How to complete this task | Reproduce the passage of the CLN6 abstract starting with "Neuronal Ceroid Lipofuscinosis" and going on through "rare patient population.".

Document segment |
_ _ _ _ _ _ _

Neuronal Ceroid Lipofuscinosis Type 6 (CLN6) clinical findings and molecular diagnosis: Costa Rica's experience.
Background: Commonly known as Batten disease, the neuronal ceroid lipofuscinoses (NCLs) are a genetically heterogeneous group of rare pediatric lysosomal storage disorders characterized by the intracellular accumulation of autofluorescent material (known as lipofuscin), progressive neurodegeneration, and neurological symptoms. In 2002, a disease-causing NCL mutation in the CLN6 gene was identified (c.214G > T) in the Costa Rican population, but the frequency of this mutation among local Batten disease patients remains incompletely characterized, as do clinical and demographic attributes for this rare patient population.
Objective: To describe the main sociodemographic and clinical characteristics of patients with a clinical diagnosis for Batten Disease treated at the National Children's Hospital in Costa Rica and to characterize via molecular testing their causative mutations.
Methods: DNA extracted from buccal swabs was used for CLN6 gene sequencing. Participants' sociodemographic and clinical characteristics were also obtained from their medical records.

_ _ _ _ _ _ _

Listed records |
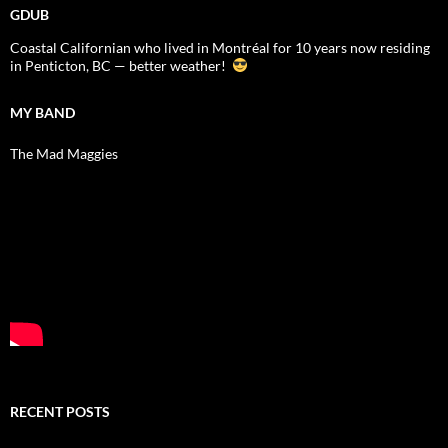
GDUB
Coastal Californian who lived in Montréal for 10 years now residing
in Penticton, BC — better weather!
MY BAND
The Mad Maggies
RECENT POSTS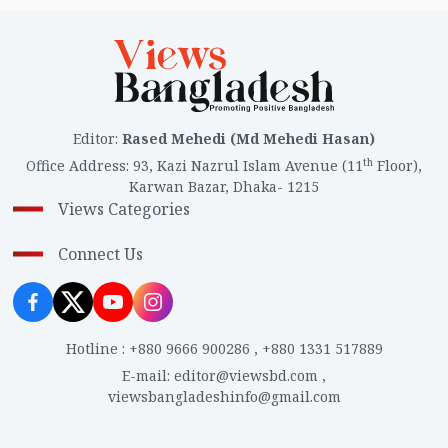
Editor
:
Rased Mehedi (Md Mehedi Hasan)
th
Office Address
:
93, Kazi Nazrul Islam Avenue (11
Floor),
Karwan Bazar, Dhaka- 1215
Views Categories
Connect Us
Hotline
:
+880 9666 900286
,
+880 1331 517889
E-mail
:
editor@viewsbd.com
,
viewsbangladeshinfo@gmail.com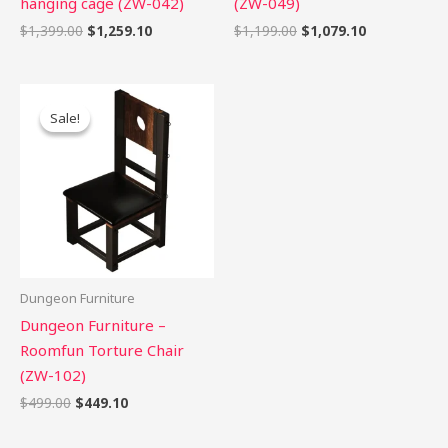
hanging cage (ZW-042)
(ZW-049)
$
1,399.00
$
1,259.10
$
1,199.00
$
1,079.10
Original
Current
price
price
Sale!
Sale!
was:
is:
$499.00.
$449.10.
Dungeon Furniture
Dungeon Furniture –
Roomfun Torture Chair
(ZW-102)
$
499.00
$
449.10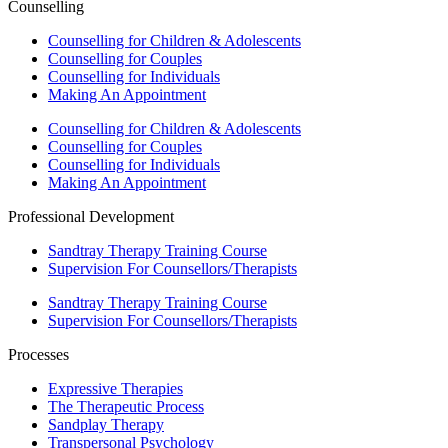
Counselling
Counselling for Children & Adolescents
Counselling for Couples
Counselling for Individuals
Making An Appointment
Counselling for Children & Adolescents
Counselling for Couples
Counselling for Individuals
Making An Appointment
Professional Development
Sandtray Therapy Training Course
Supervision For Counsellors/Therapists
Sandtray Therapy Training Course
Supervision For Counsellors/Therapists
Processes
Expressive Therapies
The Therapeutic Process
Sandplay Therapy
Transpersonal Psychology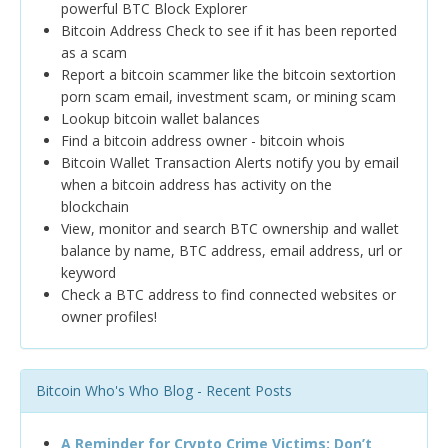
powerful BTC Block Explorer
Bitcoin Address Check to see if it has been reported
as a scam
Report a bitcoin scammer like the bitcoin sextortion
porn scam email, investment scam, or mining scam
Lookup bitcoin wallet balances
Find a bitcoin address owner - bitcoin whois
Bitcoin Wallet Transaction Alerts notify you by email
when a bitcoin address has activity on the
blockchain
View, monitor and search BTC ownership and wallet
balance by name, BTC address, email address, url or
keyword
Check a BTC address to find connected websites or
owner profiles!
Bitcoin Who's Who Blog - Recent Posts
A Reminder for Crypto Crime Victims: Don’t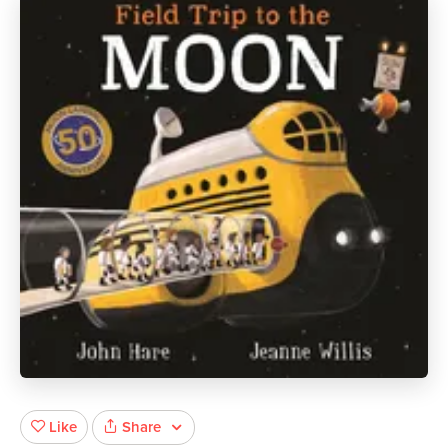
Share
Like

_ _ _ _ _ _ _

Answer box |
Neuronal Ceroid Lipofuscinosis Type 6 (CLN6) clinical findings and molecular diagnosis: Costa Rica's experience.
Background: Commonly known as Batten disease, the neuronal ceroid lipofuscinoses (NCLs) are a genetically heterogeneous group of rare pediatric lysosomal storage disorders characterized by the intracellular accumulation of autofluorescent material (known as lipofuscin), progressive neurodegeneration, and neurological symptoms. In 2002, a disease-causing NCL mutation in the CLN6 gene was identified (c.214G > T) in the Costa Rican population, but the frequency of this mutation among local Batten disease patients remains incompletely characterized, as do clinical and demographic attributes for this rare patient population.